--- TEXTO ---
Abraham Cruzvillegas
Nota sobre la exposición Esfuerzo Saludable,
Periódico Reforma
La muestra individual Esfuerzo saludable de Miguel Monroy montada directamente en su lugar de trabajo (donde vive, pues), reúne una serie de obras concluidas este año con distintas aproximaciones y técnicas, unidas por la observación metódica del espacio que divide lo efímero de lo infinito.
Sin abundar explícitamente en temas o referencias del arte, Monroy señala situaciones donde el flujo permanente de la material y la energía describen una espiral, o más bien, una banda de Moebius.
En la serie de fotos Polaroid que dan nombre a la exposición, hay toda una narración: sobre una banca de un parque, un hombre joven y robusto –Miguel- exprime una naranja sobre un vaso de vidrio usando el peso y la fuerza de su propio cuerpo haciendo lagartijas para lograrlo. Luego, bebe el zumo sentado relajadamente en el sitio de los hechos.
En una colección de videos denominada Apunte, Monroy presenta en primer lugar, el registro “objetivo del tránsito de un hombre (otra vez él mismo) dando vueltas a la esquina en un interminable ir y venir alrededor de una manzana, como si en su extravío hubiera certeza o necesidad de comprobación. En el sentido de las manecillas del reloj, el personaje pasa una y otra vez frente a la cámara fija, reiterando la triangularidad de este edificio en forma de rebanada de paste, sólo interfiere una familia que deambula desentendida hasta perderse al fondo del panorama; luego, en otro video, se ve a uno muchachos remojándose en las olas del mar que van y vienen, clavándose, revolcándose, saltando y nadando ociosamente; en un tercer video el artista registra maniáticamente la orilla de una alberca, como tratando de encontrar “algo” que nunca aparece, acompañado del canto de las chicharras y los pajaritos, mareando al que observa con un tránsito que hace pensar en una piscina gigantesca o una pesquisa obsesiva.
El último video, grabado desde la ventanilla de un automóvil en movimiento, sigue con la lente el interminable cableado de la luz, dibujando un eterno pentagrama que sube y baja, se entrecruza y se empalma con el entorno, con el cielo y consigo mismo en sus líneas energéticas. Luego se repite todo el conjunto, en el que no hay edición; aquí la idea del loop es puntual: es un rizo y punto.
En una sala, un globo inflado con aire pende de un hilo a otro inflado con helio. La materia que les da cuerpo es igualmente invisible, pero contundente en su equilibrio de espejo.
En otro espacio, un ventilador eléctrico sopla a otro apagado, haciéndolo funcionar. Cuando uno transita el espacio entre ambos se desactiva la mecánica de la escultura, la dinámica ¨funcional¨ de esta pieza corrompe el concepto utilitario de la instalación como obra de arte, puesto que al habitarla la descomponemos: su eficiencia radica en su inestabilidad. El espectador de la obra se convierte en un agente incómodo y cruel, en un voyeurista que afecta la relación interna, ocasionando un coitus interruptus.
--- DATOS ---
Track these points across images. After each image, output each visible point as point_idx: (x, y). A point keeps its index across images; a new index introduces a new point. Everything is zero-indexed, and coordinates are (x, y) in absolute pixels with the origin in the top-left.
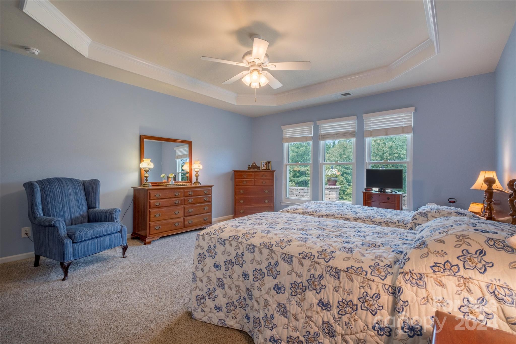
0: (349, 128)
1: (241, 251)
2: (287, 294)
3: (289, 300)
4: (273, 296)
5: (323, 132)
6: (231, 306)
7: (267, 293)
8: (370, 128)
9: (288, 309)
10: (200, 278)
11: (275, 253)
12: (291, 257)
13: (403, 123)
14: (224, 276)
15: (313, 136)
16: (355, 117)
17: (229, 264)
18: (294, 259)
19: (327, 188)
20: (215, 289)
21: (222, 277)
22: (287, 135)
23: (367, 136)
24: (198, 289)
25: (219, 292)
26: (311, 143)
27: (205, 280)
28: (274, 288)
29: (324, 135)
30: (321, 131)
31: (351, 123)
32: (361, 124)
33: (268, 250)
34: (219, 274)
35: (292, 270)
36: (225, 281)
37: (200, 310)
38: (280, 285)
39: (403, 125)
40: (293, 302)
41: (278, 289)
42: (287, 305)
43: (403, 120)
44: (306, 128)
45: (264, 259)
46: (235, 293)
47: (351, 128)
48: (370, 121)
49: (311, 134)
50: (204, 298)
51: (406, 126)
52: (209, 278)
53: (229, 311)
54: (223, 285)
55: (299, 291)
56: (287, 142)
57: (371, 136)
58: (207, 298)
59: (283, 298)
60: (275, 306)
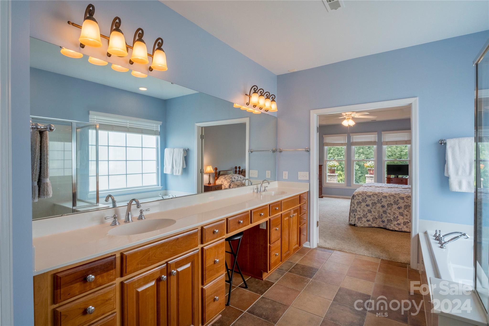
---
- OBJETIVO DE LA TAREA -
Según el texto, ¿dónde está montada la muestra Esfuerzo saludable?

- RESPUESTA -
En el lugar de trabajo de Miguel Monroy, que también es donde vive.